In depth
There has been much debate over the years about issuing shares that have not yet been paid for and this has left companies and investors grappling with inefficiencies and uncertainty. The debate centred on whether shares should be held in formal trusts registered with the office of the Master of the High Court or through a more pragmatic mechanism. A question that undermined confidence and efficiencies in share transactions. New legal amendments resolve this issue by establishing a clear, streamlined framework that promises greater efficiency and security for deferred share issue arrangements.
The Companies Amendment Act No. 16 of 2024 ("Companies Act Amendments") has finally provided certainty and settled an academic debate regarding the regime that will apply to an issue of shares for deferred consideration in terms of Section 40(5) of the Companies Act No. 71 of 2008, as amended ("Companies Act").

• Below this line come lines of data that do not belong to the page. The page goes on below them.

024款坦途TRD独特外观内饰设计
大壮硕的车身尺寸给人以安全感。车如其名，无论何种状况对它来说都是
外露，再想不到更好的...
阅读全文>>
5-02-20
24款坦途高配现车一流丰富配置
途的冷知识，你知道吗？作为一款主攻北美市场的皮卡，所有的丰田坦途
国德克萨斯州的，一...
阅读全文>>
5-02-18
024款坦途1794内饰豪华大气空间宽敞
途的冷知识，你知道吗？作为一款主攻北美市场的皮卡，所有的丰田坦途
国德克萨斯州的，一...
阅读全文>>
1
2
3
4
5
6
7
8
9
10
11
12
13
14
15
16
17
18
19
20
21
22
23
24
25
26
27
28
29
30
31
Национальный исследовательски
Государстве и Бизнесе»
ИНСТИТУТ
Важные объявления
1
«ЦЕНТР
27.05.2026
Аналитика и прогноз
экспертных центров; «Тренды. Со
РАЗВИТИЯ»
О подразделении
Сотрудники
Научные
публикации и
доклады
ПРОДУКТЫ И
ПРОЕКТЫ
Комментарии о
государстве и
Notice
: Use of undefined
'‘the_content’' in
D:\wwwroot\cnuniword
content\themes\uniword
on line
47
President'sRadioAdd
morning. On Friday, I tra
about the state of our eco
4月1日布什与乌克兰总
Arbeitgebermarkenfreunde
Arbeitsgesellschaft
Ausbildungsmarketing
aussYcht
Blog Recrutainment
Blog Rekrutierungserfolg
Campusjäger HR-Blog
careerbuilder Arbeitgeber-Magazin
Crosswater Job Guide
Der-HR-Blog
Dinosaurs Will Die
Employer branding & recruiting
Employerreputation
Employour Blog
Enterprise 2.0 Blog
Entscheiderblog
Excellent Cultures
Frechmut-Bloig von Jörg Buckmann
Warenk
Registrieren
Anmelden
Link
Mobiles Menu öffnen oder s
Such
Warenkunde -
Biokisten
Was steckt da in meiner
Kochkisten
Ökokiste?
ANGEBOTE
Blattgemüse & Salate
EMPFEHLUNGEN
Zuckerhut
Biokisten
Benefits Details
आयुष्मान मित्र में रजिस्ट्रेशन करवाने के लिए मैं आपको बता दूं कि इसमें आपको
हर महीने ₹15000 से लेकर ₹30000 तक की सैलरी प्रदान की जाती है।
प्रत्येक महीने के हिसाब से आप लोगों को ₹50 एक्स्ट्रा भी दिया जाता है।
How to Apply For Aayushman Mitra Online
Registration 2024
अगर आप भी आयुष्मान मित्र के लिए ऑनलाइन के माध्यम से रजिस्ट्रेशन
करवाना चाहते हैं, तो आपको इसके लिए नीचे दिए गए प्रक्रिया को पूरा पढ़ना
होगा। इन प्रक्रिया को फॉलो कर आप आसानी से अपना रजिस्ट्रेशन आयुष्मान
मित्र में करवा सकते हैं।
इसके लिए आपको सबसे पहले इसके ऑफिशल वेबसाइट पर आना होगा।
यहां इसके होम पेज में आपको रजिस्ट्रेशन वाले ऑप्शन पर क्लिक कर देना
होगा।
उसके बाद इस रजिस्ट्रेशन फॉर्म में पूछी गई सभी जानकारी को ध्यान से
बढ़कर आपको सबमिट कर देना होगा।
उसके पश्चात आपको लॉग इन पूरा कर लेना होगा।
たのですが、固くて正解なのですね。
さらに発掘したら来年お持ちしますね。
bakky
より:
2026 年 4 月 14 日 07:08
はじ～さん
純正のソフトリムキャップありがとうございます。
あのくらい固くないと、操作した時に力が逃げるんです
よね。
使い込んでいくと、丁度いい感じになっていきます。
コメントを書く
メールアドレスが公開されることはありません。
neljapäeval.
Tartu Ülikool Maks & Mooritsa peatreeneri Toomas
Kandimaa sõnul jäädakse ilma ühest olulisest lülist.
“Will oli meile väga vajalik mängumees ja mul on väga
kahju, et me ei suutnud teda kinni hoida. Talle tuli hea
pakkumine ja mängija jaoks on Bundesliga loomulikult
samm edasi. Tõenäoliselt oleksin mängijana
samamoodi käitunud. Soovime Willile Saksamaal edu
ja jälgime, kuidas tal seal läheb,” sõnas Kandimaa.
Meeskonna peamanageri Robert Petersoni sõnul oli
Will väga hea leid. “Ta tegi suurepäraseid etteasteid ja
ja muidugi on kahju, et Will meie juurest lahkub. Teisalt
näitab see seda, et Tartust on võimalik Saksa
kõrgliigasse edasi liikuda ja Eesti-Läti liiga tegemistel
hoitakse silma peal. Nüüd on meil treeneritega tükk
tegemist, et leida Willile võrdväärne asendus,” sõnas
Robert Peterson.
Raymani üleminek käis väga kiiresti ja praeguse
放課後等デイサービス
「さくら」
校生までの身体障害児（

General principles regarding the issuing shares
The base principle governing the issue of shares by a South African company is that shares must be issued for adequate consideration and be fully paid up. The discretion remains for the board to determine what constitutes adequate consideration and shareholders are protected from value dilution where, in certain instances, they are required to approve an issue of shares by a 75% approval (namely, where shares are issued to directors and related persons of the company; or where the shares being issued are equal to or exceed 30% of the voting power of the total shares held by shareholders immediately before the transaction). However, there may be various circumstances where the shares being subscribed for cannot be fully paid up on the issue date and to address legacy challenges created by the Companies Act No. 61 of 1973 ("Old Companies Act"), the Companies Act provides an alternative mechanism in terms of which shares can be issued for deferred consideration (in cash or in kind).
If you are the founder of a start-up, an investor with illiquid assets, any party whose circumstances prevent or discourage full payment for shares on the issue date, or if the transaction's most efficient structure requires that shares cannot be fully paid up as at the issue date, section 40(5) of the Companies Act offers a solution. It allows shares to be issued in exchange for an instrument of future value or an agreement to provide future services, benefits or payments. Under these conditions, the company may issue the shares to the subscriber and immediately transfer them to an independent third party to be held in trust until the entire consideration is paid according to a trust agreement. The Companies Act does not define "in trust", so the term is interpreted in its ordinary sense.
Due to the lack of clarity in the previous legislation as to what was intended by "held in trust", two broad schools of thought developed. A more conservative interpretation required a formal trust, in terms of the Trust Property Control Act No. 57 of 1988, which require a trust deed, the appointment of trustees, and a separate trust agreement. This conservative interpretation introduced significant costs and delays, as the trust had to be registered with the office of the Master of the High Court, and letters of authority needed to be issued to the trustees. Additionally, if a trustee resigned before the shares were fully paid up and transferred to the subscribing party, a new trustee would need to be appointed in order to complete the transaction. By contrast, a more liberal and pragmatic interpretation holds that "held in trust" simply means the shares are kept by an independent third party (through a trusted relationship) under an agreement for non-beneficial custody, pending full payment. This alternative structure requires only a trust agreement and eliminates the need for a formal trust deed and obviating the need for involving the office of the Master of the High Court.
The Companies Act Amendments have now clarified the position aligning with the pragmatic interpretation. The amendments stipulate that the issued shares must now, immediately after issue, be transferred to a stakeholder in terms of a stakeholder agreement. A stakeholder is defined as an independent third party with no interest in the company or the subscribing party who may be an attorney, notary public, or escrow agent. Similarly, a stakeholder agreement is defined as a written agreement between the stakeholder and the company. These changes not only clarify the mechanism required when issuing shares for deferred consideration but substantially increase a company and subscriber's ability to utilise this provision of the Companies Act.
Effects on practice
These changes have now become effective (from 27 December 2024). With renewed certainty as to the intention of the existing provisions in the Companies Act, companies and subscribers can take comfort in adopting the pragmatic approach and utilise this section of the Companies Act with certainty moving forward.